● Tujuan Tugas A
Sebutkan semua tempat hiburan offline yang tetap dipertahankan di Summarecon Digital Center menurut tulisan tentang mall sepi di bawah.

────────────────────

Mall sepi ?
Kenapa ya ? Daya beli turun ?
Berikut ini pendapat saya tentang kenapa ..
Mall yang dekat tempat saya tinggal, Summarecon Digital Center di area Gading Serpong baru-baru ini merombak total 70% dari merchantnya, mempertahakankan offline attraction seperti tempat bermain anak, tempat futsal, restoran dan mengganti merchant toko eletronik/hp/komputer dengan sekolah Al Azhar.
Mall sepi = daya beli turun ? Bukan cuma di Indonesia, Juga di China dan USA
“A China twist : why malls are closing if consumption is rising”
Judul artikel dari reuters di Oktober 2015 ini menunjukkan paradoks karena adanya kata “twist”.
Konsumsi meningkat, Growth ecommerce luar biasa tinggi dan konsisten, tetapi mall offline tutup.
Laporan dari Beijing Technology and Business University menunjukkan 138 departemen store, 262 supermarket dan 9, 464 toko pakaian offline telah ditutup antara 2012 to 2015.
Banyak dari toko ini memberikan service yang sama, tanpa kompetensi spesifik yang menjadi diferensiasi. (http://en.people.cn/n3/2016/0906/c90000-9111530.html)
Bukan cuma China, tapi juga USA (http://www.businessinsider.sg/sears-failing-stores-closing-edward-lampert-bankruptcy-chances-2017-1/?r=US&IR=T)
Showrooming
showrooming adalah fenomena di mana konsumen melihat produk di toko offline tetapi membelinya secara online. Di mall offline yang menerapkan biaya sewa berdasarkan persentase dari sales, hal ini bisa memukul pendapatan sewa dan memaksa merchant untuk tutup.

────────────────────

● Tujuan Tugas B
Tuliskan setiap baris data yang memuat kata "kern".

● Data Kerja

────────────────────

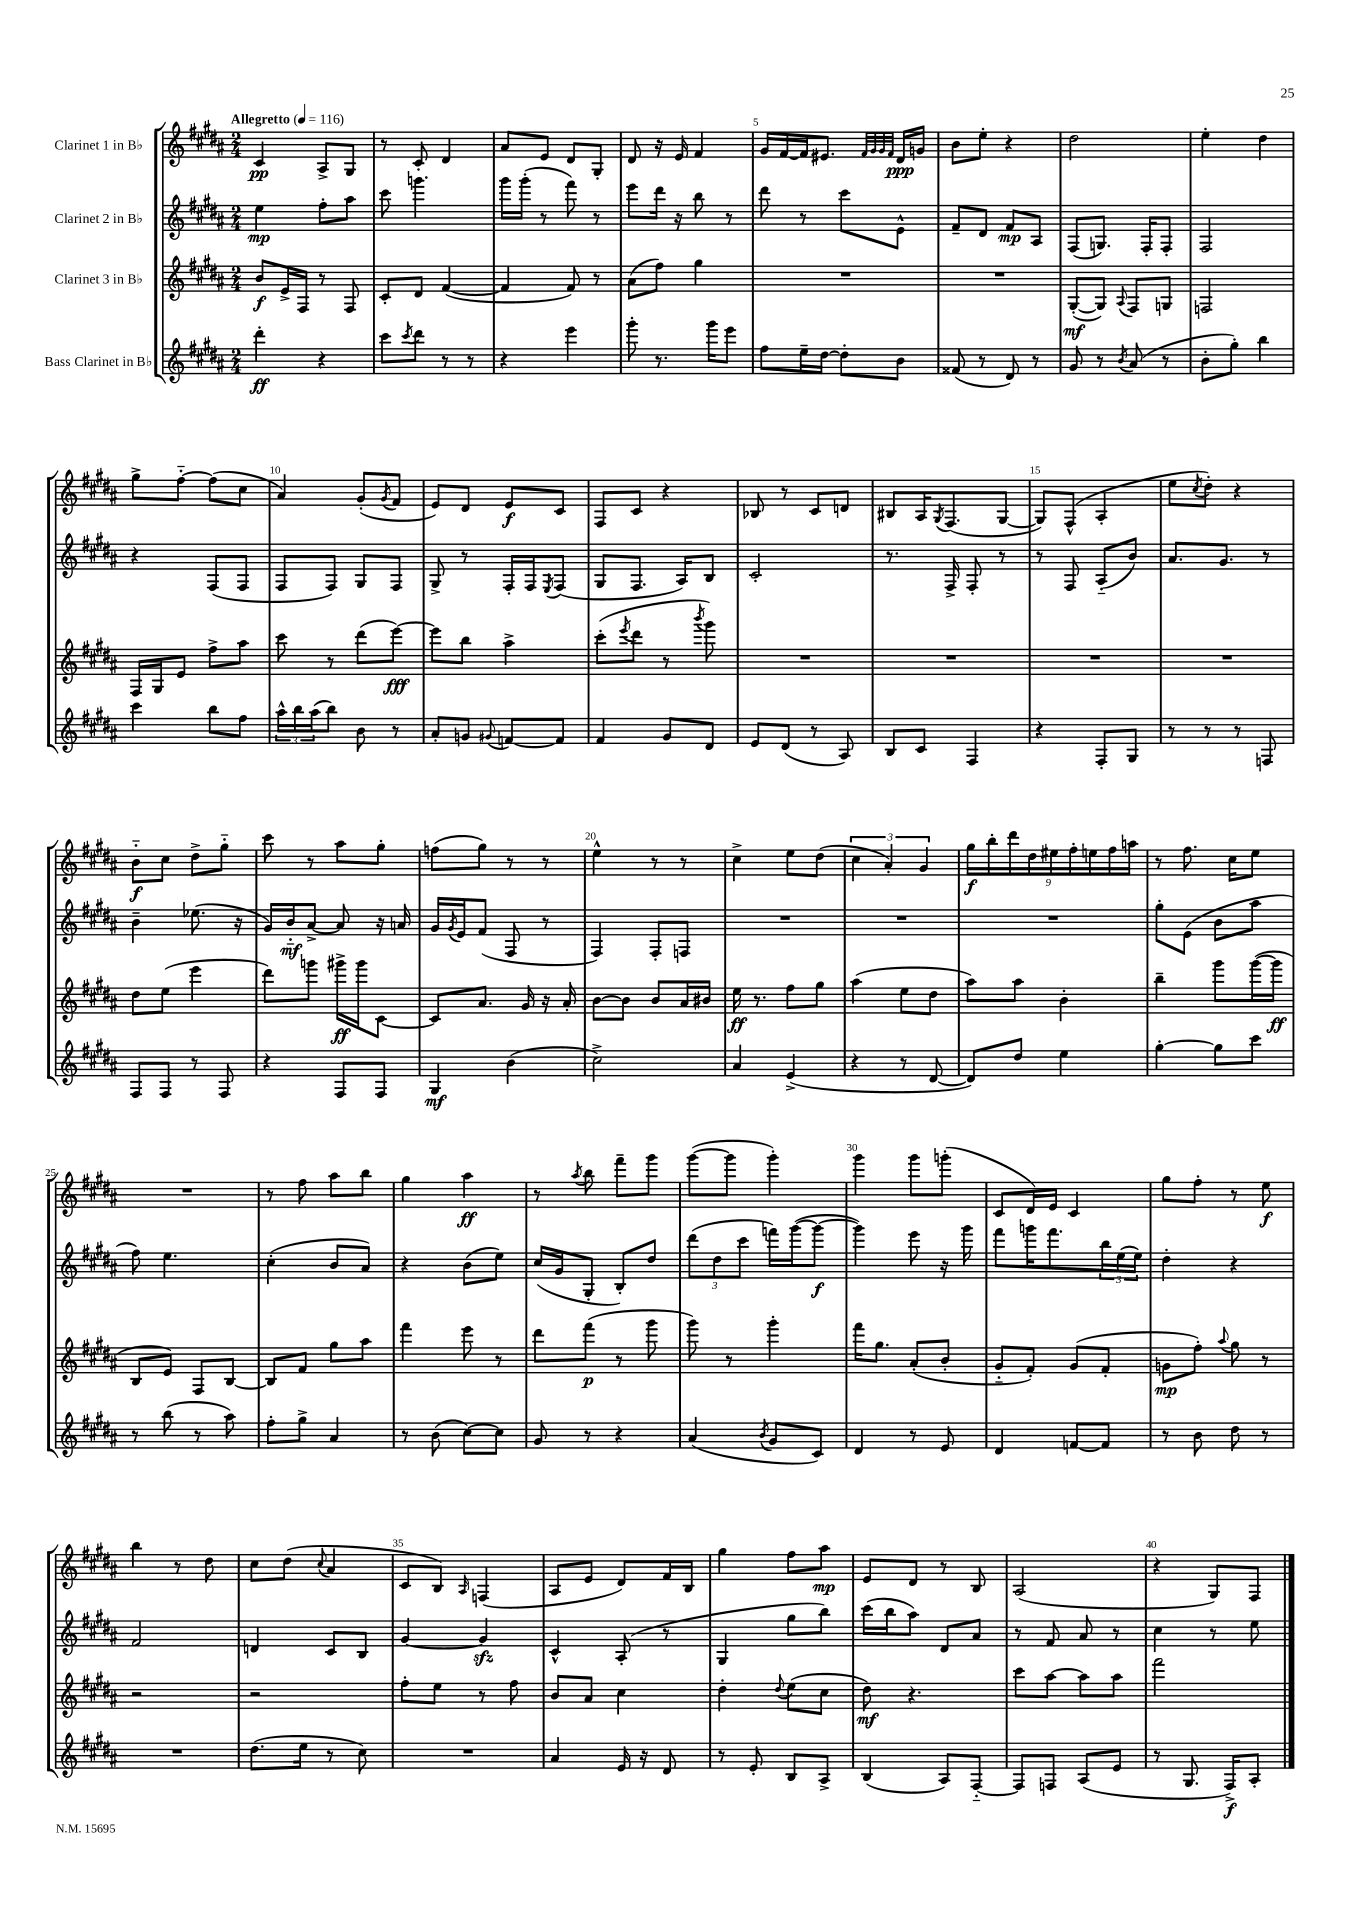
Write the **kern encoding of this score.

**kern	**kern	**kern	**kern
*staff4	*staff3	*staff2	*staff1
*clefG2	*clefG2	*clefG2	*clefG2
*k[f#c#g#d#a#]	*k[f#c#g#d#a#]	*k[f#c#g#d#a#]	*k[f#c#g#d#a#]
*M2/4	*M2/4	*M2/4	*M2/4
*MM116	*MM116	*MM116	*MM116
4ddd#'\	8b/L	4ee\	4c#/
.	16e^/L	.	.
.	16F#/JJ	.	.
4r	8r	8ff#'\L	8A#^/L
.	8F#/	8aa#\J	8G#/J
=	=	=	=
8ccc#\L	8c#'/L	8ccc#\	8r
8qccc#/	.	.	.
8ddd#\J	8d#/J	4.ggg\	8c#'/
8r	([4f#/	.	4d#/
8r	.	.	.
=	=	=	=
4r	4f#/]	16ggg#\LL	8a#/L
.	.	(16ggg#'\JJ	.
.	.	8r	8e/J
4eee\	8f#/)	8fff#\)	8d#/L
.	8r	8r	8G#'/J
=	=	=	=
8ggg#'\	(8a#\L	8eee\L	8d#/
8.r	8ff#\J)	16ddd#\Jk	16r
.	.	16r	16e/
.	4gg#\	8bb\	4f#/
16ggg#\LK	.	.	.
8eee\J	.	8r	.
=	=	=	=
8ff#\L	2r	8ddd#\	16g#/LL
.	.	.	[16f#/
16ee~\L	.	8r	16f#/]J
[16dd#\JJ	.	.	8.e#/J
8dd#'\]L	.	8ccc#\L	.
.	.	.	32qqf#/LLL
.	.	.	32qqg#/
.	.	.	32qqg#/
.	.	.	32qqf#/JJJ
8b\J	.	8e^^\J	16d#/LL
.	.	.	16g/JJ
=	=	=	=
(8f##/	2r	8f#~/L	8b\L
8r	.	8d#/J	8ee'\J
8d#/)	.	8f#/L	4r
8r	.	8A#/J	.
=	=	=	=
8g#/	([8G#'/L	(8F#/L	2dd#\
8r	8G#/]J)	8.G/J)	.
8qb/	8qqA#/	.	.
(8a#/	8F#/L	.	.
.	.	16F#'/LK	.
8r	8G/J	8F#'/J	.
=	=	=	=
8b'\L	2F/	2F#/	4ee'\
8gg#'\J)	.	.	.
4bb\	.	.	4dd#\
=	=	=	=
4ccc#\	16F#/LL	4r	8gg#^\L
.	16G#/J	.	.
.	8e/J	.	[8ff#'~\J
8bb\L	8ff#^\L	(8F#/L	(8ff#\]L
8ff#\J	8aa#\J	8F#/J	8cc#\J
=	=	=	=
24aa#^^\LL	8ccc#\	8F#/L	4a#/)
24bb\	.	.	.
(24aa#\J	.	.	.
8bb\J)	8r	8F#/J)	.
8b\	(8ddd#\L	8G#/L	(8g#'/L
.	.	.	8qg#/
8r	[8eee\J)	8F#/J	8f#/J
=	=	=	=
8a#'/L	8eee\]L	8G#^/	8e/L)
8g/J	8bb\J	8r	8d#/J
8qqg#/	.	.	.
[8f/L	4aa#^\	16F#'/LL	8e/L
.	.	16F#/J	.
.	.	8qE/	.
8f/]J	.	(8F#/J	8c#/J
=	=	=	=
4f#/	(8ccc#'\L	8G#/L	8F#/L
.	8qeee/	.	.
.	8ddd#\J	8.F#/J	8c#/J
8g#/L	8r	.	4r
.	.	16A#/LK)	.
.	8qbbb/	.	.
8d#/J	8ggg#\)	8B/J	.
=	=	=	=
8e/L	2r	2c#'/	8B-/
(8d#/J	.	.	8r
8r	.	.	8c#/L
8A#/)	.	.	8d/J
=	=	=	=
8B/L	2r	8.r	8B#/L
8c#/J	.	.	16A#/K
.	.	.	8qG#/
.	.	16F#^/	(8.F#/
4F#/	.	8F#'/	.
.	.	8r	[8G#/J
=	=	=	=
4r	2r	8r	8G#/]L)
.	.	8F#/	(8F#^^/J
8F#'/L	.	(8A#'~/L	4A#'/
8G#/J	.	8b/J)	.
=	=	=	=
8r	2r	8.a#/L	8ee\L
.	.	.	8qcc#/
8r	.	.	8dd#'\J)
.	.	8.g#/J	.
8r	.	.	4r
8F/	.	8r	.
=	=	=	=
8F#/L	8dd#\L	4b~\	8b'~\L
8F#/J	(8ee\J	.	8cc#\J
8r	4eee\	(8.ee-\	8dd#^\L
8F#/	.	.	8gg#'~\J
.	.	16r	.
=	=	=	=
4r	8ddd#\L)	16g#/LL)	8ccc#\
.	.	16b'~/J	.
.	8ggg\J	[8a#^/J	8r
8F#/L	16ggg#^\LL	8a#/]	8aa#\L
.	16ggg#\J	.	.
8F#/J	[8c#\J	16r	8gg#'\J
.	.	16a/	.
=	=	=	=
4G#/	8c#/]L	16g#/LL	(8ff\L
.	.	8qg#/	.
.	.	16e/J	.
.	8.a#/J	(8f#/J	8gg#\J)
(4b\	.	8F#/	8r
.	16g#/	.	.
.	16r	8r	8r
.	16a#'/	.	.
=	=	=	=
2cc#^\)	[8b\L	4F#/)	4ee^^\
.	8b\]J	.	.
.	8b/L	8F#'/L	8r
.	16a#/L	8F/J	8r
.	16b#/JJ	.	.
=	=	=	=
4a#/	16ee\	2r	4cc#^\
.	8.r	.	.
(4e^/	8ff#\L	.	8ee\L
.	8gg#\J	.	(8dd#\J
=	=	=	=
4r	(4aa#\	2r	6cc#\
.	.	.	6a#'/)
8r	8ee\L	.	.
.	.	.	6g#/
[8d#/	8dd#\J	.	.
=	=	=	=
8d#/]L)	8aa#\L)	2r	18gg#\LL
.	.	.	18bb'\
.	.	.	18ddd#\
8dd#/J	8aa#\J	.	.
.	.	.	18dd#\
.	.	.	18ee#\
4ee\	4b'\	.	.
.	.	.	18ff#'\
.	.	.	18ee\
.	.	.	18ff#\
.	.	.	18aa\JJ
=	=	=	=
[4gg#'\	4bb~\	8gg#'\L	8r
.	.	(8e\J	8.ff#\
8gg#\]L	8ggg#\L	8b\L	.
.	.	.	16cc#\LK
8ccc#\J	([16ggg#\L	8aa#\J	8ee\J
.	16ggg#\]JJ	.	.
=	=	=	=
8r	8B/L	8ff#\)	2r
(8bb\	8e/J)	4.ee\	.
8r	8F#/L	.	.
8aa#\)	[8B/J	.	.
=	=	=	=
8ff#'\L	8B/]L	(4cc#'\	8r
8gg#^\J	8f#/J	.	8ff#\
4a#/	8gg#\L	8b/L	8aa#\L
.	8aa#\J	8a#/J)	8bb\J
=	=	=	=
8r	4fff#\	4r	4gg#\
(8b\	.	.	.
[8cc#\L)	8eee\	(8b\L	4aa#\
8cc#\]J	8r	8ee\J)	.
=	=	=	=
8g#/	8ddd#\L	(16cc#/LL	8r
.	.	16g#/J	.
.	.	.	8qaa#/
8r	(8fff#\J	8G#'/J	8bb\
4r	8r	8B'/L)	8fff#~\L
.	8ggg#\	8dd#/J	8ggg#\J
=	=	=	=
(4a#/	8ggg#\)	(12ddd#\L	([8ggg#\L
.	.	12dd#\	.
.	8r	.	8ggg#\]J
.	.	12ccc#\J	.
8qb/	.	.	.
8g#/L	4ggg#'\	16fff\LL)	4ggg#'\)
.	.	([16ggg#\J	.
8c#/J)	.	8ggg#\_J	.
=	=	=	=
4d#/	16fff#\LK	4ggg#\])	4ggg#\
.	8.gg#\J	.	.
8r	(8a#'/L	8eee\	8ggg#\L
8e/	8b'/J	16r	(8ggg'\J
.	.	16ggg#\	.
=	=	=	=
4d#/	8g#'~/L	8fff#\L	8c#/L
.	8f#'/J)	16ggg\K	16d#/L)
.	.	8.fff#\	16e/JJ
[8f/L	(8g#/L	.	4c#/
8f/]J	8f#'/J	24bb\L	.
.	.	(24ee\	.
.	.	24ee\JJ)	.
=	=	=	=
8r	8g\L	4dd#'\	8gg#\L
8b\	8ff#'\J)	.	8ff#'\J
.	8qqaa#/	.	.
8dd#\	8gg#\	4r	8r
8r	8r	.	8ee\
=	=	=	=
2r	2r	2f#/	4bb\
.	.	.	8r
.	.	.	8dd#\
=	=	=	=
(8.dd#\L	2r	4d/	8cc#\L
.	.	.	(8dd#\J
16ee\Jk	.	.	.
.	.	.	8qqcc#/
8r	.	8c#/L	4a#/
8cc#\)	.	8B/J	.
=	=	=	=
2r	8ff#'\L	[4g#/	8c#/L
.	8ee\J	.	8B/J)
.	.	.	16qqA#/
.	8r	4g#/]	(4F/
.	8ff#\	.	.
=	=	=	=
4a#/	8b/L	4c#^^/	8A#/L
.	8a#/J	.	8e/J
16e/	4cc#\	(8A#'/	8d#/L)
16r	.	.	.
8d#/	.	8r	16f#/L
.	.	.	16B/JJ
=	=	=	=
8r	4dd#'\	4G#/	4gg#\
8e'/	.	.	.
.	8qqdd#/	.	.
8B/L	(8ee\L	8gg#\L	8ff#\L
8A#^/J	8cc#\J	8bb\J)	8aa#\J
=	=	=	=
(4B/	8dd#\)	(16ccc#\LL	8e/L
.	.	16bb\J	.
.	4.r	8aa#\J)	8d#/J
8A#/L)	.	8d#/L	8r
[8F#'~/J	.	8a#/J	8B/
=	=	=	=
8F#/]L	8ccc#\L	8r	(2A#/
8F/J	[8aa#\J	8f#/	.
(8A#/L	8aa#\]L	8a#/	.
8e/J	8aa#\J	8r	.
=	=	=	=
8r	2fff#\	4cc#\	4r
8.G#/	.	.	.
.	.	8r	8G#/L)
16F#^/LK)	.	.	.
8A#'/J	.	8ee\	8F#/J
==	==	==	==
*-	*-	*-	*-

────────────────────

● Jawaban Tugas A
tempat bermain anak, tempat futsal, restoran

● Jawaban Tugas B
Write the **kern encoding of this score.
**kern	**kern	**kern	**kern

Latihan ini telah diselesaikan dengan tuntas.